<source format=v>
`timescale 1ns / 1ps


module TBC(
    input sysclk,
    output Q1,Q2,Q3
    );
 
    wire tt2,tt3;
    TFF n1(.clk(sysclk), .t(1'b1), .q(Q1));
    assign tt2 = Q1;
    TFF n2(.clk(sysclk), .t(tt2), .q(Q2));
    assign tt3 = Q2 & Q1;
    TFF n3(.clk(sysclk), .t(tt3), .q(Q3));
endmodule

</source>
+++
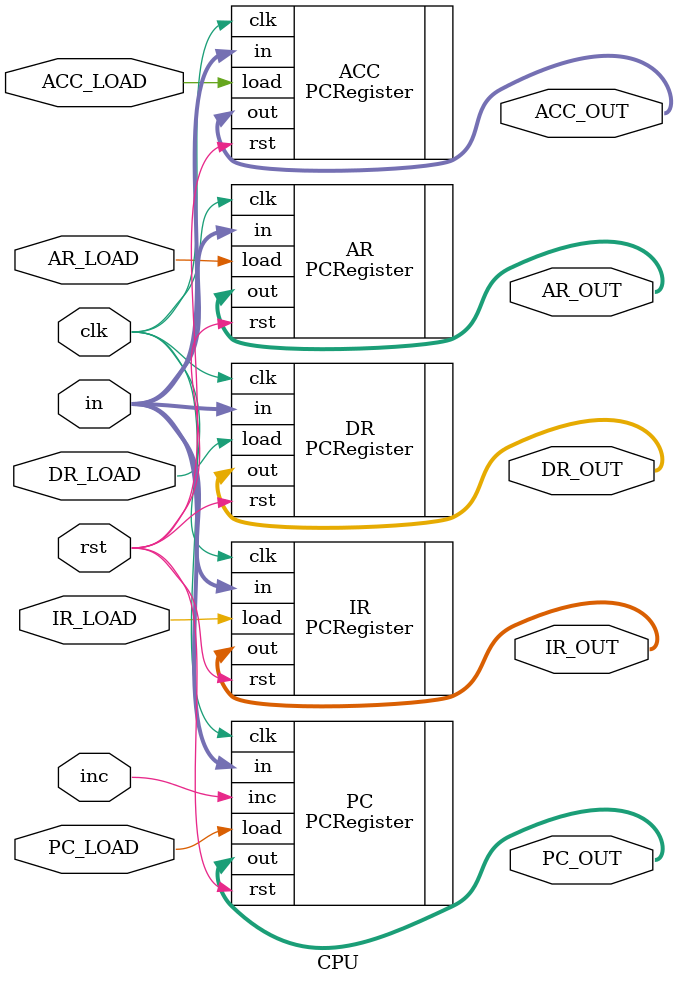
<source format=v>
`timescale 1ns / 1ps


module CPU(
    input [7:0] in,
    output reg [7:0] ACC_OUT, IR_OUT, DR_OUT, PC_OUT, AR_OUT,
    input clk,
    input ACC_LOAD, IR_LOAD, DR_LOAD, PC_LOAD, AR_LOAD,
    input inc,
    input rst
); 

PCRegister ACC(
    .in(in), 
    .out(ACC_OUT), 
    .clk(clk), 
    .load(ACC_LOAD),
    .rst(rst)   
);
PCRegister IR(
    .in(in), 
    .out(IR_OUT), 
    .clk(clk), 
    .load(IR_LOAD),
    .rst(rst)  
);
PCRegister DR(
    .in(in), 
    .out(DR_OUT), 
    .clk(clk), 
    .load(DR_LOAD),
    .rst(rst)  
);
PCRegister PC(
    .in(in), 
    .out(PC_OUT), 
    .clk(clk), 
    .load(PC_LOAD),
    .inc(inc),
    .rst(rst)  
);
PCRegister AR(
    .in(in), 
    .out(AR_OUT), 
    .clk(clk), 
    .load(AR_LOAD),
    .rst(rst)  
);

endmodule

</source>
+++
WHAT IS BEING ASKED
Copy out each line of the material above that holds the word "input".

RESULT OF THE EXERCISE
    input sysclk,
    input [7:0] in,
    input clk,
    input ACC_LOAD, IR_LOAD, DR_LOAD, PC_LOAD, AR_LOAD,
    input inc,
    input rst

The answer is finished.